A beading line of CA was used to glue the panes in place. 

Allowing the glue to dry. 

A pair of finished windows compared to the woodcut. Note the double
sashes in the woodcut image. 

Gluing the sills to the sashes. These are not the proper configuration,
but will not be visible on the finished model. 

A nickle for scale. 


The completed double windows.  

A closeup view.

The interior panes were sanded to simulate frost (and to prevent a
view into the interior of the model). 

The port stern lights installed between the stern frames. 

A view from the interior of the model. The imposing nature of the
well can be seen here.  

Approximating the view from the great cabin
(as best possible).

The completed stern gallery. 

Mini-Cozier surveys the pack from the comfort of his great cabin.  


Sunday, 18 September 2016

PLANKING TERROR'S TOPSIDE

Over the summer months, I have been working steadily on my model's topside planking, while it seems the real Terror has been biding her time, waiting to reveal herself to the world. Despite the excitement of the discovery, my work continues, though perhaps with somewhat more adrenaline than previously.  

I began this part of the project by cutting out the numerous ports on Terror's bulwarks, and then proceeded with planking the entire topside down to the level of the chock channels. The planking followed a carefully laid out plan that I devised for the entire model. 
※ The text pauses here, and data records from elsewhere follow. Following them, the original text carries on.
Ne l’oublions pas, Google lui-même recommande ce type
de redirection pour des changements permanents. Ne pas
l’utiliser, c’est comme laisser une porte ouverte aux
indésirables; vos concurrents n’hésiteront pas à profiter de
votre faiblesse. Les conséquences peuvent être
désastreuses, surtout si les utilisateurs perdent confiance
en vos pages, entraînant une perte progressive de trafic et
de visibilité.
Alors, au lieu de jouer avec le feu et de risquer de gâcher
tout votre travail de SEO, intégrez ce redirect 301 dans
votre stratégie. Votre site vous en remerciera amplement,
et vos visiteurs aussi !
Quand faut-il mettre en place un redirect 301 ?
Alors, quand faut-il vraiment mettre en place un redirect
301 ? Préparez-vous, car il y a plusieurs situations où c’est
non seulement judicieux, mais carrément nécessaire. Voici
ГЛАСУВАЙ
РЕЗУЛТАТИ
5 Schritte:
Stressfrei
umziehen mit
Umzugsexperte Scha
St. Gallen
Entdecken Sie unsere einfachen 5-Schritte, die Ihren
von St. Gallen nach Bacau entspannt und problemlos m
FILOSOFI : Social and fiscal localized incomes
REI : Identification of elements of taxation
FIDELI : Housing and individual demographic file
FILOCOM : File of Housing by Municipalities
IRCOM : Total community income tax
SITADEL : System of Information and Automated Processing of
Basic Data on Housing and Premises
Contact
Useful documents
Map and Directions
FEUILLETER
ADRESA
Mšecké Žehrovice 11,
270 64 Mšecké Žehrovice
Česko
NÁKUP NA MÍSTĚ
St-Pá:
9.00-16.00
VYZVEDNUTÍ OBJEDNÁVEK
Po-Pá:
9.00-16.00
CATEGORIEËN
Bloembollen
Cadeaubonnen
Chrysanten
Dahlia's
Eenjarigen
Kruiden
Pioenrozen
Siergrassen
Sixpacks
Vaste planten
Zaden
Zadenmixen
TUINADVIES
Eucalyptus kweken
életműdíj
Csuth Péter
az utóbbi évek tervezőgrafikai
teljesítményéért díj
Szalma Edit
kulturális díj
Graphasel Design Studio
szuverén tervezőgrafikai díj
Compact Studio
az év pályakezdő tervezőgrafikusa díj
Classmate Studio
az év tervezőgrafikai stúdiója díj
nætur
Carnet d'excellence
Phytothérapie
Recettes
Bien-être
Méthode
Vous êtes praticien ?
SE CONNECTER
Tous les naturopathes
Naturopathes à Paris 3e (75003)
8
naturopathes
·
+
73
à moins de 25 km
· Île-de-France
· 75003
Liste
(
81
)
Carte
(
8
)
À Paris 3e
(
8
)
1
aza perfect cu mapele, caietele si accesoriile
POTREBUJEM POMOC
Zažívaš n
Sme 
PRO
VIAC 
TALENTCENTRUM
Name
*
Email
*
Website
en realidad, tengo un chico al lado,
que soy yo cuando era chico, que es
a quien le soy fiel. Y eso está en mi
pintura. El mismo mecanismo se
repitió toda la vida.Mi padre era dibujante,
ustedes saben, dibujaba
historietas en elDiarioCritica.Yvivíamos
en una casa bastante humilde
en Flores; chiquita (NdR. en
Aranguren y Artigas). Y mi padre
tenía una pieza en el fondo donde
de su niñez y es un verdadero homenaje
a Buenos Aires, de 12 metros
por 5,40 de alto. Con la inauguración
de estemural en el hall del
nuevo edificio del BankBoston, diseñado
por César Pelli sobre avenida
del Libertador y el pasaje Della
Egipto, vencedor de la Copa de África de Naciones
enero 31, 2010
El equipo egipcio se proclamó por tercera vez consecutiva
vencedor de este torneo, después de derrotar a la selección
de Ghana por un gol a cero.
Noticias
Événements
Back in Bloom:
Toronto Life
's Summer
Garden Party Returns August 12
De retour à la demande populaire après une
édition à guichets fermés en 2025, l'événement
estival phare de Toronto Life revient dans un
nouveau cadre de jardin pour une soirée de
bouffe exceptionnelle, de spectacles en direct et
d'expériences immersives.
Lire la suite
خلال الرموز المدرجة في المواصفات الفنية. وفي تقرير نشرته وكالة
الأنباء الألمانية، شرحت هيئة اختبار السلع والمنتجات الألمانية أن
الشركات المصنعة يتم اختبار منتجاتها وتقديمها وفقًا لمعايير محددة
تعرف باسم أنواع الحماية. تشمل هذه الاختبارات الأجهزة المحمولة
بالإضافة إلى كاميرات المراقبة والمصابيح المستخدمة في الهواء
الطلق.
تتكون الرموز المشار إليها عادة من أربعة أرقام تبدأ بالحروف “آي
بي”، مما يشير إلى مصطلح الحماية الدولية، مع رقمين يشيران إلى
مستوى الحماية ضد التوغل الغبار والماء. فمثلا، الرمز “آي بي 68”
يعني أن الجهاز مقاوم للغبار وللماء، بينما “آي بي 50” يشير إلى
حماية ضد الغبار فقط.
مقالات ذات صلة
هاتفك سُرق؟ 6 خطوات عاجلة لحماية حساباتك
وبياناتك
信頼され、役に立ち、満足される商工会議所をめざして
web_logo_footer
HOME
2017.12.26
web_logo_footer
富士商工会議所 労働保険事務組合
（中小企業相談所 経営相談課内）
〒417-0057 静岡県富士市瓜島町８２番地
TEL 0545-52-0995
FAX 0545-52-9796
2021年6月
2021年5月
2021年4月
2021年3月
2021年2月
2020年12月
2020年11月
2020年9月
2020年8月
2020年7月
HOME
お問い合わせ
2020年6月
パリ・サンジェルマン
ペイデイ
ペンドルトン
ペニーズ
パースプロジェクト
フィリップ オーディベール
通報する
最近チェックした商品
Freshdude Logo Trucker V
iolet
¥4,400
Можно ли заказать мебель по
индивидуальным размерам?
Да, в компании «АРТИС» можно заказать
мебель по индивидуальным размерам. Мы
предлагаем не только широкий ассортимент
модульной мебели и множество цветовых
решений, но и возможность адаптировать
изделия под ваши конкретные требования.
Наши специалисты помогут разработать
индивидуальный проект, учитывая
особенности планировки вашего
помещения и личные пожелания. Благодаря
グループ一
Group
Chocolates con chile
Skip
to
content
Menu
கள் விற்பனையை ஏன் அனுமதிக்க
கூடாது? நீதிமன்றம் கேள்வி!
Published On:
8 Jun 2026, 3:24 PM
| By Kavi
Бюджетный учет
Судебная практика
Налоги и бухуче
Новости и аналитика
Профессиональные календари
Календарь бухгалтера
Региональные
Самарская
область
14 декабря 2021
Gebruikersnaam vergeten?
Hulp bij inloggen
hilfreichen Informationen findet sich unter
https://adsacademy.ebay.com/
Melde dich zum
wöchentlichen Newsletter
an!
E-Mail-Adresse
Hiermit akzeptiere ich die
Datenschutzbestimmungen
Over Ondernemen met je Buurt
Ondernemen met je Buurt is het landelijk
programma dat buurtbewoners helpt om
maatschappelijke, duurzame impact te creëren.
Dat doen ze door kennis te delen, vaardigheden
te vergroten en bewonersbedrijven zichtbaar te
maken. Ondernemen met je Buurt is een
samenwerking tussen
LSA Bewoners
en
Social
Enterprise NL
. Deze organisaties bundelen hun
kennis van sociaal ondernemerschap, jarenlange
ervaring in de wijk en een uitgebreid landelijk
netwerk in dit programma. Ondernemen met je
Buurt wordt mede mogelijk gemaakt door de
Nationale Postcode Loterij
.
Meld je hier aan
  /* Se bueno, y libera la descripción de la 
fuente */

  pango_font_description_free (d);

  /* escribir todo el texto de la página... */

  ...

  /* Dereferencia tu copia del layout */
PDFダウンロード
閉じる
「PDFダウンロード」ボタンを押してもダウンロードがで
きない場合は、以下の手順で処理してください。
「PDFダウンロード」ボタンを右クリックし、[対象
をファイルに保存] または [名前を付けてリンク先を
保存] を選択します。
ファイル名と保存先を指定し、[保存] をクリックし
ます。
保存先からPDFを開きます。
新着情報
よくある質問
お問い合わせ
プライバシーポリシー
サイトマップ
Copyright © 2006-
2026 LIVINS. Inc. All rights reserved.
Based on data in 1845 stern plans by Oliver Lang, the strakes on my model Terror vary between nine and ten scale inches wide whenever possible. Consistent with information gleaned from the original ship's contract, each strake is approximately 24 scale feet long (where possible), and follows a three plank shift. Deviations from this plan were necessary in many portions along the topside, where ports interrupted the normal planking layout (and common sense indicated a butt would not be necessary).  



I marked the position of the port sills using paper guides (this is the reverse
of the printed plan, used on the port side)

Each port was carefully cut out with a sharp blade. 

The port sills were lined with holly. 

Terror's bulwarks were riddled with ports. Here the bitts have been modeled
from Swiss pear and are portrayed in an unworn condition. 

Details of additional bitts. 

In the stern, Terror had two large chocks on each side. These were cut from Swiss
pear sheet stock and the correct shape transferred to them from a card cutout. 

Ensuring the chocks are symmetrical.

The finished pieces. 

And again after installation. 

Planking began at the solid ice channels and proceeded  strake by strake (tier by tier), following the
plan I had devised. Terror has an extremely bluff bow, and care had to be taken here. While spiling
would be preferred, I am constantly worried about my wood supply and used a technique taught
by Chuck Passaro. It worked very well, despite planking in scale thickness (here 4").

The port side, after a coat of Minwax Wipe on Poly. Note the bottom
strake is left untreated so that I can glue the ice channel top to it. 

Comparing the symmetry of planking on both sides of the knee. Following
the planking plan and marking off the hull carefully ensures
less variation. 

Terror's bow is so bluff, and the scale plank so thick, that I resorted to using a plank bending tool
to achieve the proper curvature. I dread planking the second layer on the wales, which
are over 9 scale inches thick!  I expect hot water immersion , or hot iron bending,
will be my only option there. 

Planking surrounding the many ports at Terror's bow. 

The planking plan indicated that one plank, in particular, would be very complex.
I measured and marked it off carefully before cutting. 

Installation involved dry fitting, careful sanding, dry fitting again, sanding again, and
repeating constantly until it was acceptable.  



Planking amidships, showing the three plank shift. 




Detail of the chocks after planking. 

The completed planking run on Terror's starboard side. 


The next task in my project will be to frame the stern lights (windows) and install them. Until then, I hope we get to see more images of the real ones from Franklin Expedition 2016.